*YOUR OBJECTIVE*: Repeat the listing that follows character for character, omitting images.

*DATASET EXTRACT*:
▽

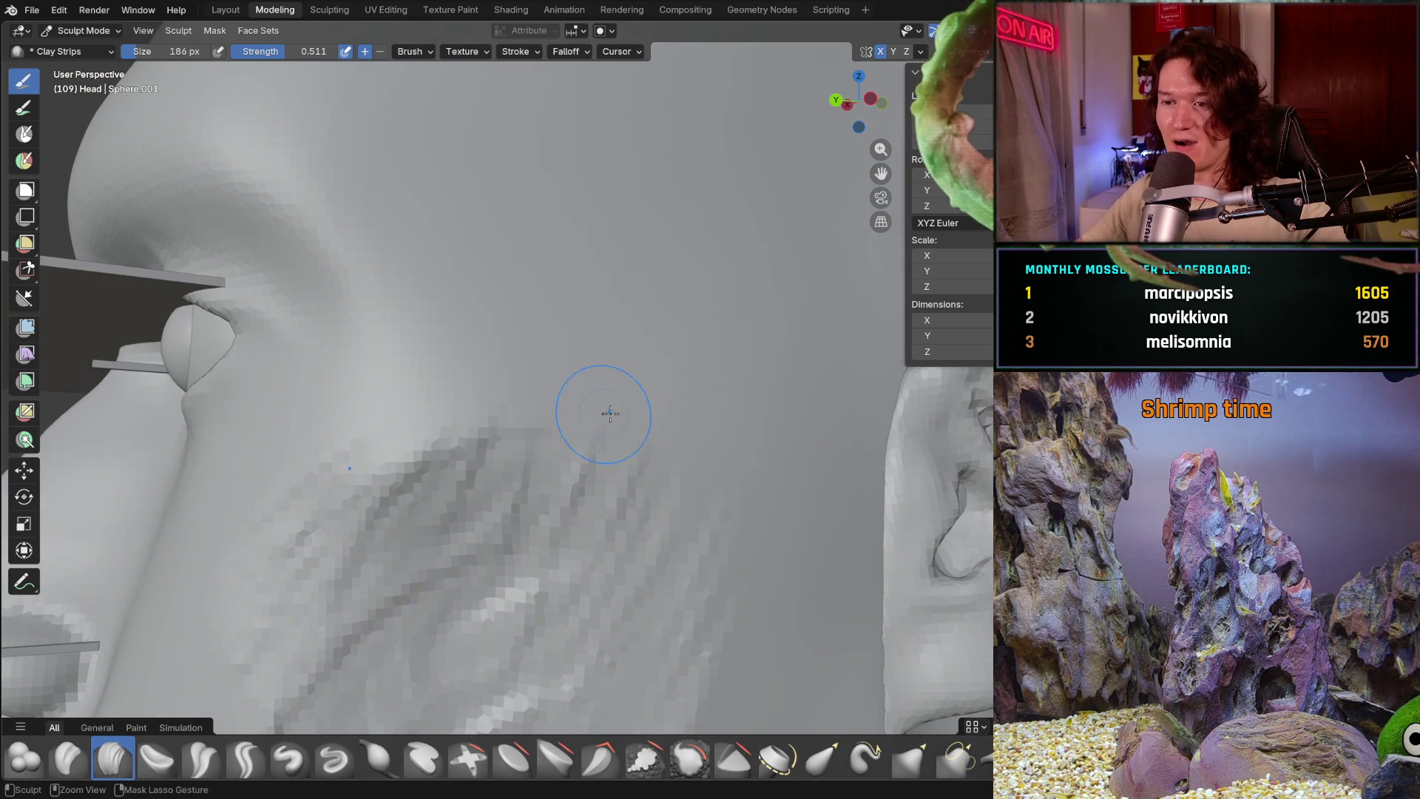
{"action": "left_click_drag", "start_coordinate": [609, 413], "coordinate": [422, 478]}
{"action": "mouse_move", "coordinate": [564, 373]}
{"action": "left_mouse_down"}
{"action": "mouse_move", "coordinate": [590, 561]}
{"action": "mouse_move", "coordinate": [509, 481]}
{"action": "mouse_move", "coordinate": [665, 466]}
{"action": "left_mouse_up"}
{"action": "scroll", "coordinate": [552, 550], "scroll_direction": "up", "scroll_amount": 5}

△

*ANSWER AREA*:
{"action": "left_click_drag", "start_coordinate": [609, 413], "coordinate": [422, 478]}
{"action": "mouse_move", "coordinate": [564, 373]}
{"action": "left_mouse_down"}
{"action": "mouse_move", "coordinate": [590, 561]}
{"action": "mouse_move", "coordinate": [509, 481]}
{"action": "mouse_move", "coordinate": [665, 466]}
{"action": "left_mouse_up"}
{"action": "scroll", "coordinate": [552, 550], "scroll_direction": "up", "scroll_amount": 5}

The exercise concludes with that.